Smartphones have quite literally placed the world at our fingertips. Hence, channelising technological interventions naturally comes up in any discussion on scale and efficiency of public health work as well. A somewhat new entrant to this discussion is Artificial Intelligence (or AI), which could have a positive impact on the Indian healthcare scenario, which faces an acute shortage of human resources, variable accessibility of health services, and rising Out Of Pocket (OOP) expenditure for patients. Some tout AI as the tool required to take healthcare away from a reactive system onto a preventive one. However, a closer look at the application of AI in healthcare shows that at present its use is limited to clinical settings that are more sophisticated and less accessible.
In India, tertiary and secondary care units consisting of specialised services and advanced diagnostics are easily distinguishable from Primary Healthcare Centres (PHCs). These centres and their extended arms, the Community Health Workers (CHWs), are the cornerstone of last mile service delivery and serve as the first level of contact between the health system and patients. However PHCs are understaffed, with insufficiently-trained CHWs and retrofitted with inadequate infrastructure.
The closest that technology has gotten to addressing these challenges is to equip CHWs with tablets and apps that help them collect data for district, State and national level analysis, but don’t serve to streamline work.
However, most AI investments in healthcare are limited to the higher-end tertiary care units. AI startups deal with niche areas like regenerative medicine, radiology-based diagnostics, advanced screening and testing and so on. The more widely used AI solutions involve the use of Natural Language Processing (NLP) chatbots to connect urban patients with doctors. Other than this, AI is being used for expediting clinical trials and drug discovery. However, none of these solutions is rapidly transforming primary health systems.
Besides the predictive and classification functions that AI can perform through machine learning, AI has imaging, identification and screening abilities, natural language processing and speech recognition.
Many of these abilities can be leveraged for primary health too. For example there are AI birth weight measurement tools, AI-powered heat mapping to screen for breast cancer. However, while the former is still in development, the latter has faced hurdles in truly injecting itself into public health.

....................

### ASSIGNMENT 1
Repeat the passage on AI in Indian healthcare from "In India, tertiary" to "with inadequate infrastructure.".
### ASSIGNMENT 2
According to the passage on AI in Indian healthcare, what are the two AI tools that it gives as examples for primary health?
### ASSIGNMENT 3
Write the next part of the passage on AI in Indian healthcare, picking up after its last sentence.
The listing after this passage comes from a separate source.

### RECORD EXTRACTS
....................

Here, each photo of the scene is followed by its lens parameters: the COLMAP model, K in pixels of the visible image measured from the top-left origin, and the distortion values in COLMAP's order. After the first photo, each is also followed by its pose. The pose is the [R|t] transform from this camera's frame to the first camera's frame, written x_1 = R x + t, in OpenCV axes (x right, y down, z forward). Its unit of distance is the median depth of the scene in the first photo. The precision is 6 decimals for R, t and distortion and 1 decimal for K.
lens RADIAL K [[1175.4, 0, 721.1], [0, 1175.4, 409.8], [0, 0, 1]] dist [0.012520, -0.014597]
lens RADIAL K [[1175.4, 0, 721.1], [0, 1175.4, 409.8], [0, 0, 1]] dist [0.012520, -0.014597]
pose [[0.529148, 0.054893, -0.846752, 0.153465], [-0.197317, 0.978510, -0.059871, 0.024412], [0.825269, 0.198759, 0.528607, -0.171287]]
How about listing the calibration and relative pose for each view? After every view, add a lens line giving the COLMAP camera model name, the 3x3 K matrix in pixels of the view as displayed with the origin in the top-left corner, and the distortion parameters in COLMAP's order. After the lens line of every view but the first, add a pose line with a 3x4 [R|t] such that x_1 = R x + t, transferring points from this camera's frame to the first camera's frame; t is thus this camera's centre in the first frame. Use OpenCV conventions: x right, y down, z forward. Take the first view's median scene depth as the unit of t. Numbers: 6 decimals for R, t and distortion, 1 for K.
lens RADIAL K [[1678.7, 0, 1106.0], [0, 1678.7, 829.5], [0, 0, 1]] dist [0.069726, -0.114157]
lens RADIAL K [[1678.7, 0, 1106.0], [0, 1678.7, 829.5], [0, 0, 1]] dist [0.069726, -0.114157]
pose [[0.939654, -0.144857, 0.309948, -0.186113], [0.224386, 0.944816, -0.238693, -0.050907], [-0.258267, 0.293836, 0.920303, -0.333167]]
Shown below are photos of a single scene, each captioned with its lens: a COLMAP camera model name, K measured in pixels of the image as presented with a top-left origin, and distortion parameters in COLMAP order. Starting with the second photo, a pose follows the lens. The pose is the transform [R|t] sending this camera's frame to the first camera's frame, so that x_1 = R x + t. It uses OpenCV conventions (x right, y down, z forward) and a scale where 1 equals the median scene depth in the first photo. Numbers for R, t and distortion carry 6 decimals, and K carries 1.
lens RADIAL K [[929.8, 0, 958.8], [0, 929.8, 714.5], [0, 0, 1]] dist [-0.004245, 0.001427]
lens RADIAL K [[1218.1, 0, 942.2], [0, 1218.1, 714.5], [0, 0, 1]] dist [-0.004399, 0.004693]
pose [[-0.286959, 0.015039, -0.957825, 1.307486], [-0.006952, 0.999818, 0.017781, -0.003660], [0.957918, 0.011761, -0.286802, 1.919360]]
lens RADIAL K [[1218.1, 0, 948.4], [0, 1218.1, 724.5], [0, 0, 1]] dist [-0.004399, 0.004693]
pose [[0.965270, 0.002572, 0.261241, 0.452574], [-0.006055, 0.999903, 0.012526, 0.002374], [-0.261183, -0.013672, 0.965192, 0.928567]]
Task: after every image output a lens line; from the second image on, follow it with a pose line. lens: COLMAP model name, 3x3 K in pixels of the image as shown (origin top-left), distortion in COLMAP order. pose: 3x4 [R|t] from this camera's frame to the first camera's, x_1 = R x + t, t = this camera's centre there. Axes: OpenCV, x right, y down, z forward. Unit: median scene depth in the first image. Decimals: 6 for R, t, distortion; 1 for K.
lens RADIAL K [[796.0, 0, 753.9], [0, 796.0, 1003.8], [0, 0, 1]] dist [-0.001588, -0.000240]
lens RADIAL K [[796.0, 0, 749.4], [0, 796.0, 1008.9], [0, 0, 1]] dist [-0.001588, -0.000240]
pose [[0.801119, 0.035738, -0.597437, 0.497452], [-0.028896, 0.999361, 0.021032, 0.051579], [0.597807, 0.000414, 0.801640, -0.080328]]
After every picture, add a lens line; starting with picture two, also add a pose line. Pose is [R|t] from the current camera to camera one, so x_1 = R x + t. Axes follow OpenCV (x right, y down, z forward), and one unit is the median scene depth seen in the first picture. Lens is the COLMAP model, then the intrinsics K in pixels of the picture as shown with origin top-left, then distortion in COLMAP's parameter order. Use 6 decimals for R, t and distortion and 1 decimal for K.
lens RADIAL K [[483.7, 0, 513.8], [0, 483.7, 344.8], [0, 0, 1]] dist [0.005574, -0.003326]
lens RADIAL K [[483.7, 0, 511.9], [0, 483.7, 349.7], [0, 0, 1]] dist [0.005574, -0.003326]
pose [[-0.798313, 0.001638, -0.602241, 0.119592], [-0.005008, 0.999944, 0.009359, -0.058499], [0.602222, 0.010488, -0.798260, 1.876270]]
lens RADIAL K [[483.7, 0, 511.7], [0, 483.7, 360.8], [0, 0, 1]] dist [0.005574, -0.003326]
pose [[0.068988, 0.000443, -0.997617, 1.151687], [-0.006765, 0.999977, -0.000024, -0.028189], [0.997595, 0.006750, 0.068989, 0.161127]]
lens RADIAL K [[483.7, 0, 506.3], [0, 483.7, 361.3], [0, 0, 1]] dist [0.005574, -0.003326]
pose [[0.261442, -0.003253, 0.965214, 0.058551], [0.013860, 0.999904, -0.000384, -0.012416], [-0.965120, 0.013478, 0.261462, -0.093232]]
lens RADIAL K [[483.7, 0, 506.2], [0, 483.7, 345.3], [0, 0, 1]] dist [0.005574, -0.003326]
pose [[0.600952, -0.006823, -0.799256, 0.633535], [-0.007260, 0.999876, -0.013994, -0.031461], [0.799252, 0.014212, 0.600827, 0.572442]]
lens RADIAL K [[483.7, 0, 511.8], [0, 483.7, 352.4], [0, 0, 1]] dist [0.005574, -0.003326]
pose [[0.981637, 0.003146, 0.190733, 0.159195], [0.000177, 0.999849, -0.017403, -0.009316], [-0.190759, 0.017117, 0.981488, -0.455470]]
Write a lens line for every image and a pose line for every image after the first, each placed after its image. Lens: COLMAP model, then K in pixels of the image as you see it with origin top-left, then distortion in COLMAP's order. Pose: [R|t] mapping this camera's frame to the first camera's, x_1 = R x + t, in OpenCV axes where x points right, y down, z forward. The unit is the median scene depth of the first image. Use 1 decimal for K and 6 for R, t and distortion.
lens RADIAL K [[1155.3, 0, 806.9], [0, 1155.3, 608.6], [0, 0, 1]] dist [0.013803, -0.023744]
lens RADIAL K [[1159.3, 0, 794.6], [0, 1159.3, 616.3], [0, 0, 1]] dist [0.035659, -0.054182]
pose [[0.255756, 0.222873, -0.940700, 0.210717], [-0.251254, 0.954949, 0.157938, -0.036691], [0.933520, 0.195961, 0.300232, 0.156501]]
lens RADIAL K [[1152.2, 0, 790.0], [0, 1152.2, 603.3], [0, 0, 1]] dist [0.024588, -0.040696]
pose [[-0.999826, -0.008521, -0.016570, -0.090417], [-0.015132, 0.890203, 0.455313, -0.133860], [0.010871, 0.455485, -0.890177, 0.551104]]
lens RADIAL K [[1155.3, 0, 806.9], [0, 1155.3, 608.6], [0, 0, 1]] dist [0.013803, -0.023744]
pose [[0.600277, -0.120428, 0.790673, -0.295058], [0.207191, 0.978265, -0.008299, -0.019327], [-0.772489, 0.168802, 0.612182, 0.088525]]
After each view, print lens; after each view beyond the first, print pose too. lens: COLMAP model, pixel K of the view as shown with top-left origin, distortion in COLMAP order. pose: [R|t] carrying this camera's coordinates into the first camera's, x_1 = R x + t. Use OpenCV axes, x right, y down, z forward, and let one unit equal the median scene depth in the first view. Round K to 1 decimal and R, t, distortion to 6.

....................

### RESPONSE AREA 1
In India, tertiary and secondary care units consisting of specialised services and advanced diagnostics are easily distinguishable from Primary Healthcare Centres (PHCs). These centres and their extended arms, the Community Health Workers (CHWs), are the cornerstone of last mile service delivery and serve as the first level of contact between the health system and patients. However PHCs are understaffed, with insufficiently-trained CHWs and retrofitted with inadequate infrastructure.

### RESPONSE AREA 2
AI birth weight measurement tools and AI-powered heat mapping to screen for breast cancer.

### RESPONSE AREA 3
There are still many CHW and PHC functions that can be made more effective using AI. For instance, PHCs perform routine laboratory tests for haemoglobin screening, urine testing, blood grouping for expectant mothers — many of which can be prime use cases for AI solutions for the frontline. Moreover, now the Government aims to upgrade PHCs to Health and Wellness Centres (HWCs) with an expanded mandate of screening for non-communicable diseases like cancer, diabetes, cardiovascular ailments as well. Traditional methods of testing require expensive equipment and specialist human technicians, yet are unable to be highly accurate. This is an open sesame for many AI innovators to develop quicker technology- enabled ways of testing and screening.
A recurrent woe at the frontlines is the demand for enhanced efficiency and AI could potentially be the answer here. Effective triage tools like Babylon, rolled out by the UK’s National Health Service, can help streamline referrals and optimise the use of the limited human resources on cases that most require their attention. Chatbots can help solve superfluous or simple queries and refer most urgent cases first. Similarly, studying existing patterns of dropouts from care management and developing predictions for patients at highest risk of dropouts can perhaps take us further on the quest for adherence management in areas like TB, antenatal care and HIV.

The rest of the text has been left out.